There’s no fetishism of the smell of the paper or the crack of the page-turn there. It’s simply a different form of reading than I mostly do now: for feeling in over figuring out the language. 

That I haven’t dived into any of the books in that second box in months, mostly years, shows not disenchantment with poetry, but a separation from the plain enchantment I felt when I first met these poets’ pages, that drove me to require their volume in my space. I can prove it (I say): they have survived a dozen purges of those shelves over seven years. Nor is their presence a plan or sign of aspiration: like friends you only talk to once a year but have not picked up the designation “former,” these poets are familiar, familiars, whose work I do not devour partly because I trust it will be there for the long haul, even at the end. There is a longing there of a rare sort for me: a stable and sustained one. There is a bond with even the yet-unread poems that only I can sever—a consolation, in years strewn with sudden loss and grief.
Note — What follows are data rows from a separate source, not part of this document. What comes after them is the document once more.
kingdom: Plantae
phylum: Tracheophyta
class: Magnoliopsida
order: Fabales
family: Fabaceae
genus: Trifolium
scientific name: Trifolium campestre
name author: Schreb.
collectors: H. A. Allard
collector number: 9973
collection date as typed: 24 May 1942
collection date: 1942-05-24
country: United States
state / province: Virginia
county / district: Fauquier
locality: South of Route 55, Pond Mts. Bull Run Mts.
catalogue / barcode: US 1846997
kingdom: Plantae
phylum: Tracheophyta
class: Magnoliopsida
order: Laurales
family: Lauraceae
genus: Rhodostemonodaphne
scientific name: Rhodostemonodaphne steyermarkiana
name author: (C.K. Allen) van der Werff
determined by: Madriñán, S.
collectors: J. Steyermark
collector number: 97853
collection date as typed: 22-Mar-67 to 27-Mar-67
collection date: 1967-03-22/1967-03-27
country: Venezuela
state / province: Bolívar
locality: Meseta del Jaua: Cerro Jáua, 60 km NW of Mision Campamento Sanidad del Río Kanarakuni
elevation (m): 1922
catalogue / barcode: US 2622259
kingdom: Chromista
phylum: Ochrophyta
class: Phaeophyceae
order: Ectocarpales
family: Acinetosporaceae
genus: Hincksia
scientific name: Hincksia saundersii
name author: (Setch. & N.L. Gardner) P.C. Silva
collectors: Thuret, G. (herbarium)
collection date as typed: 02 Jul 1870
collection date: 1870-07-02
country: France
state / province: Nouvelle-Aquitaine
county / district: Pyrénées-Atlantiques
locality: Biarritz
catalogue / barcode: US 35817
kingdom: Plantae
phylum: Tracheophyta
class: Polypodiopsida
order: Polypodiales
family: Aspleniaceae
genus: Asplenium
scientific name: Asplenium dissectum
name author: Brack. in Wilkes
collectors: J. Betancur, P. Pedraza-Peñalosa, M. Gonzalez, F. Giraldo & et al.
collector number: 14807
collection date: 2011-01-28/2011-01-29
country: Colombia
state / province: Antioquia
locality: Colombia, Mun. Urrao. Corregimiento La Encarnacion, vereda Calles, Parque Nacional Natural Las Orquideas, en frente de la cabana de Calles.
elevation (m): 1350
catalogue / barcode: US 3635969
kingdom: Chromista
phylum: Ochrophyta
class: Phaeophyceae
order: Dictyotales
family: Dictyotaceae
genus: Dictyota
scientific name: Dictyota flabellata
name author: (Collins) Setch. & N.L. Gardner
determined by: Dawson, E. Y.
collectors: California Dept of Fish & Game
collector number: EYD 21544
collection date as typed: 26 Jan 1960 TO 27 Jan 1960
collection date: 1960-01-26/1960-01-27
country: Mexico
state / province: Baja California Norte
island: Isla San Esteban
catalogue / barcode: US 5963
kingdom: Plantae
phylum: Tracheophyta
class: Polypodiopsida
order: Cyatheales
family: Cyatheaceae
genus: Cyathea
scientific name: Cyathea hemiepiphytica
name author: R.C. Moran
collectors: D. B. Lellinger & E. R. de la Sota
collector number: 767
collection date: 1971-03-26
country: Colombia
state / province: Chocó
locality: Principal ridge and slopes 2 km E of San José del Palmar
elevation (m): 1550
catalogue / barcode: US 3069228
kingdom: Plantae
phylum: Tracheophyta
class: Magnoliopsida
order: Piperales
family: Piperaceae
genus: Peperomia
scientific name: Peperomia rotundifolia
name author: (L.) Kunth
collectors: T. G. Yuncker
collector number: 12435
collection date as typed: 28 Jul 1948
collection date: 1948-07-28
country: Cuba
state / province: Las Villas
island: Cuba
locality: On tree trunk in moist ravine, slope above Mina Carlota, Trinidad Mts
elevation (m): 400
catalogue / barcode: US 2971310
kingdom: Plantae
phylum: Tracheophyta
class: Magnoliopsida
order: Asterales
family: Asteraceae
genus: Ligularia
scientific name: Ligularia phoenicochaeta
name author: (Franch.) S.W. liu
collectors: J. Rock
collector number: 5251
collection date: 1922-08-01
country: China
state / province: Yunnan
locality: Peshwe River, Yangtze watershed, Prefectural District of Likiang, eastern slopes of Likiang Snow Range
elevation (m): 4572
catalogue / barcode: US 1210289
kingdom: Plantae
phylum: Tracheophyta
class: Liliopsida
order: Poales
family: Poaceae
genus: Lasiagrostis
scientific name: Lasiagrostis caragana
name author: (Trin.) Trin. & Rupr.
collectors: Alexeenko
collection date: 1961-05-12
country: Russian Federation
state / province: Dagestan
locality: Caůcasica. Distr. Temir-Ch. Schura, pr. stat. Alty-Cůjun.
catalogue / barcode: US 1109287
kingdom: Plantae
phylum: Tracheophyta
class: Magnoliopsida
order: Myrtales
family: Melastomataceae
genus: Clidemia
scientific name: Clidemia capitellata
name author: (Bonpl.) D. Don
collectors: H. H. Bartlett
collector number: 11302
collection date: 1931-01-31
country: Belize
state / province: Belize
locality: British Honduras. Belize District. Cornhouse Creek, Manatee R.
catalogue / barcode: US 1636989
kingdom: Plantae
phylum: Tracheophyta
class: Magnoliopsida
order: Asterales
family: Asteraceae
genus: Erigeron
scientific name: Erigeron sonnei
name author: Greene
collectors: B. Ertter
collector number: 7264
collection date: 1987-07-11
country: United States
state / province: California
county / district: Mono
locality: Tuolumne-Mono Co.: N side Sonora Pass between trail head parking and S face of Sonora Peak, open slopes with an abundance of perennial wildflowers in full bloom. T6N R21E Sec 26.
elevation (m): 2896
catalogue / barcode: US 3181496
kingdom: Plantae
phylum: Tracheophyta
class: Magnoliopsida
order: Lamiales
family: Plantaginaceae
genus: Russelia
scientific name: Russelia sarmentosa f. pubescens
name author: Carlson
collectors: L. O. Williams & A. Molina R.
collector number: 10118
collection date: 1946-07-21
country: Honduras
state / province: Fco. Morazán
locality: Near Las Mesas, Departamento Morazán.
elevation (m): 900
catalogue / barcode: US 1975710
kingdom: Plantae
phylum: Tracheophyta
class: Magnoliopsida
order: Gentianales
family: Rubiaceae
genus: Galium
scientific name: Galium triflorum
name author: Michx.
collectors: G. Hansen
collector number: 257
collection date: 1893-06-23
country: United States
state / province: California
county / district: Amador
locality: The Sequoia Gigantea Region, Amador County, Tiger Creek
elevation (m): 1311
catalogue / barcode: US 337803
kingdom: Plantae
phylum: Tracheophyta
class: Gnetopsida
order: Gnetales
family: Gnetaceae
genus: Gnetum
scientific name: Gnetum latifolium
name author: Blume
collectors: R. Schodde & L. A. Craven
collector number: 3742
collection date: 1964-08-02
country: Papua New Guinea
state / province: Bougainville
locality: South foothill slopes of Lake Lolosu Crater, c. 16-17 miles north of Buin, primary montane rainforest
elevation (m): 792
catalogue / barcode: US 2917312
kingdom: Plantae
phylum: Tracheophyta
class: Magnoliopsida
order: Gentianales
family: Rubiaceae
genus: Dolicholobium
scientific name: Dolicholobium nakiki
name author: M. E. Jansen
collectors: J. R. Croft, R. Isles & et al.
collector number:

This week I mulled over. Harryette Mullen’s “Fancy Cortex” (read it in full here). I commend the whole volume it is contained in, Sleeping with the dictionary, into the hands of any lovers of sounds and play—and this one exemplifies the collection. 

We talk in any “Intro to the History of English” about short, sharp Anglo-Saxon words (though I would replace that term now with Early English) versus the bourgeois signifiers of too-aristocratic Latin (and French and Greek). In “Fancy Cortex,” Mullen enjambs them seamlessly, without ostentation. The contrasting sounds of these two word-sources map onto characters: the “I” has a plain brain before the crush’s eponymous fancy cortex. No hitting us over the head with a gulf of difference: a one- versus two-syllable couplet. Sound, while shimmering, is only sequel to sense, which does not yield to aural ecstasy: the brain anatomy, the evolutionary processes, the optical are all straight science, or at least the tangle of language is woven—a little wildly, but not confused. Or at least with the concepts set straighter than lots of science journalism, and more generous, joyful, inviting, exhibitionist.

The I’s hypothetical as ifs are wink-wink suggestions of truth, not the truly tortuous counterfactuals of Latin syntax. They drive us forward, don’t hang us up. And the mapping I asserted, of simple language to modest status, is not fixed: sometimes tizzy-like conglomerations of phrases are the speaker’s, whose inquisitive iris of [her] galaxy-orbiting telescope doesn’t penetrate as far or keenly as the beloved’s vision. These two characters are definitely on the word-dance floor, juxtapositioning in a tumble of identities.

The poem’s cool-down is both cosmic (featuring a divergent universification and a microcosm) and possibly intimate: maybe the speaker’s crush will “fancy the microcosm of [her] prosaic mind.” It’s all in the cards, especially when this supposedly prosaic poet can coin verses that universify.